Smith Broadcasting purchased the struggling TV station WAFG in 1963, changing it to WAAY-TV.

The station debuted a much more powerful daytime signal in 1980, when it added a 50 kW daytime signal broadcast from a new site off Pulaski Pike.  The directional nighttime signal remained 500 watts, from the older site closer to Huntsville.  Interestingly, there was a petition to deny the upgrade filed by the station's in-town rivals at Powell Broadcasting, but that petition was denied.  In 1983, the station began broadcasting in the Kahn stereo system.  Unfortunately, despite stereo sound and a bigger signal, the 80's were the end of Top 40's AM era.  That year, Athens-licensed 104.3 MHz flipped to Top 40 as WZYP and immediately dominated the ears of local listeners.  Around the same time, the owner, M. D. Smith, III, had a heart attack.  The station finally gave up and changed to a Satellite Music Corporation-fed Adult Contemporary format in the winter of 1985.  The station suffered several years of financial losses, and was taken off the air in 1988 while the estate of Mr. Smith looked for new buyers.  United Communications purchased the station for $300,000 in 1989 and returned it to the airwaves with a Black Gospel music format as WAAJ.

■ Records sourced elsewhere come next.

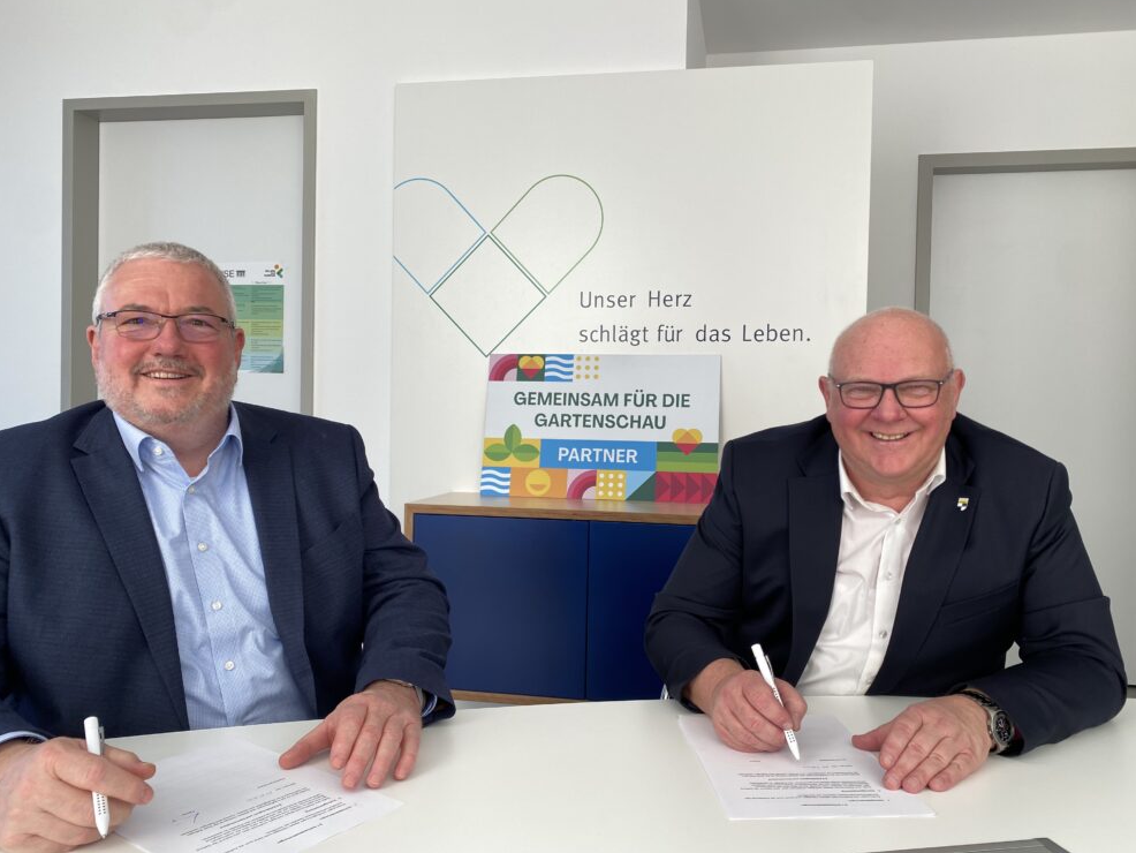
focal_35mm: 27
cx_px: 585
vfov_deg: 51.4
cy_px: 430
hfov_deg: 65.3
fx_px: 886
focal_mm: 4.25
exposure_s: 1/118
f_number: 1.8
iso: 32
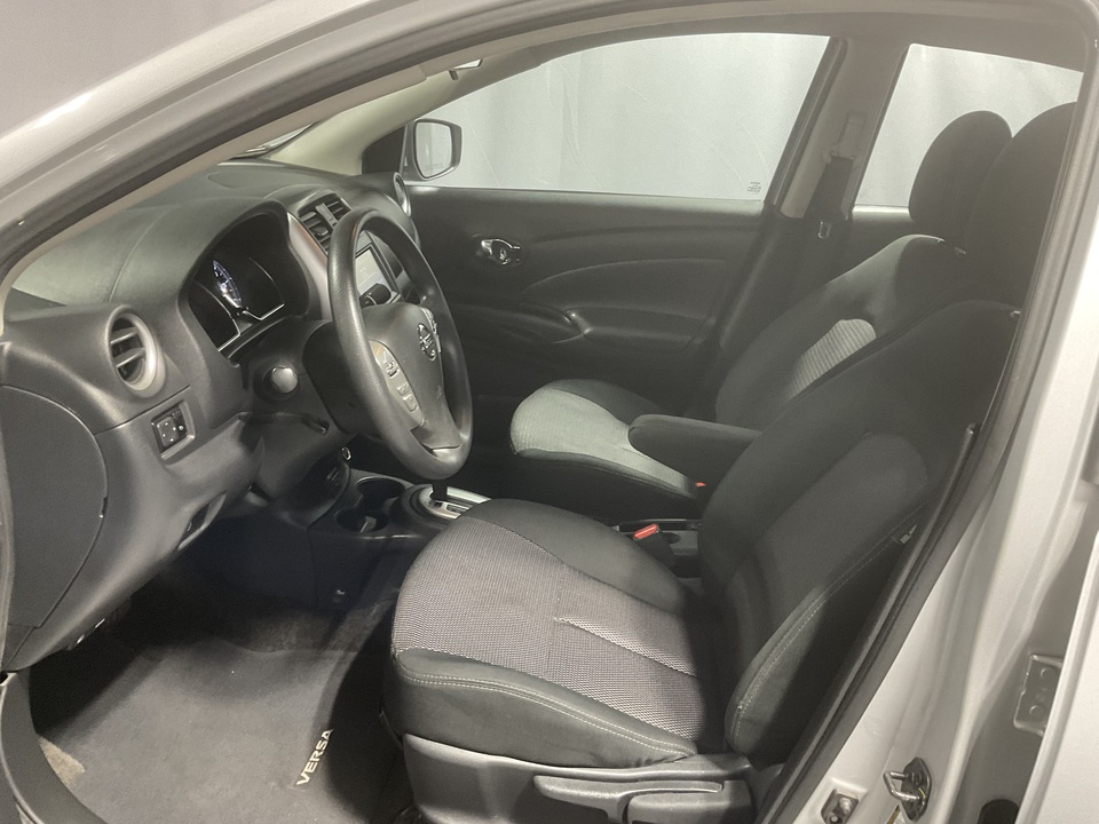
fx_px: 921
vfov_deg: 48.2
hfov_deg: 61.7
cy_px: 412
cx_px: 550
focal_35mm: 29
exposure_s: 1/50
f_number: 1.8
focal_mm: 3
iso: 125
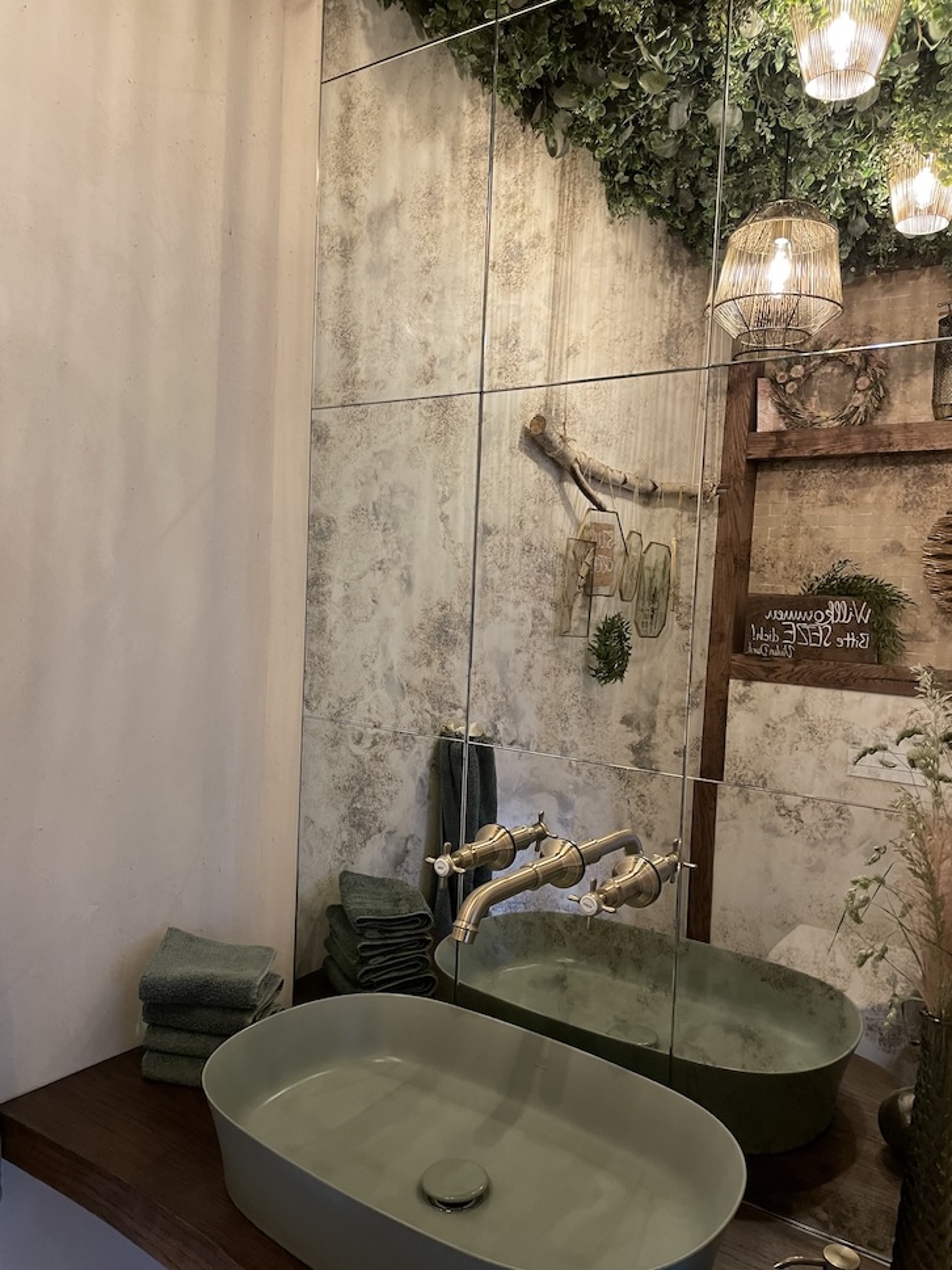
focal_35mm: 26
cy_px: 635
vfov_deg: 67.3
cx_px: 476
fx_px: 953
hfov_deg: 53.1
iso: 200
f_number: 1.6
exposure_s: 1/50
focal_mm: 4.2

The station suffered heavy financial losses and was off the air again in the early 90s.  In 1992, the original studios were demolished, and the old equipment and transmitter were sold off.  Ownership of the license reverted back to the Smith family estate.  A minority partnership known as M. B. Associates purchased the station in 1993 and returned it to the air with a Black Gospel format, as WLOR. 

The station was acquired by STG Media in mid-2000.  They flipped the format to Urban Oldies as "Jammin' 1550".  In early 2001, the oldies were de-emphasized at the behest of the Tom Joyner Morning Show.  The station flipped to a regular Oldies format in June 2008, when it picked up the satellite-fed "Scott Shannon's True Oldies" format from ABC Radio Networks.  A year later in June 2009, the station picked up its first FM translator, Capshaw-licensed W251AC on 98.1 MHz. 

STG Media eventually became known as Black Crow Radio, LLC; they filed for bankruptcy in 2010 and sold the station to Southern Stone Communications in December 2011. 
In the early spring of 2014 the station shifted focus back to Urban Oldies, picking up the Steve Harvey Show from the now-defunct Hot 103.5.  In March of 2016 the translator changed from a directional antenna pattern to a non-directional one, albeit with slightly less power; the end result was still improved coverage of the metro area.  Around this time it was noted that the format was tweaked a bit to include the occasional current hit, not just old school R&B hits.  In early December 2016 the station received a permit to cut the daytime power from 50 kW to 28 kW, and to drop from 500 to just 15 watts at night, and to drop the three tower directional array completely.

The station flipped from its longtime urban oldies format to classic hip-hop and R&B as "98.1 The Beat" on 1 February 2017.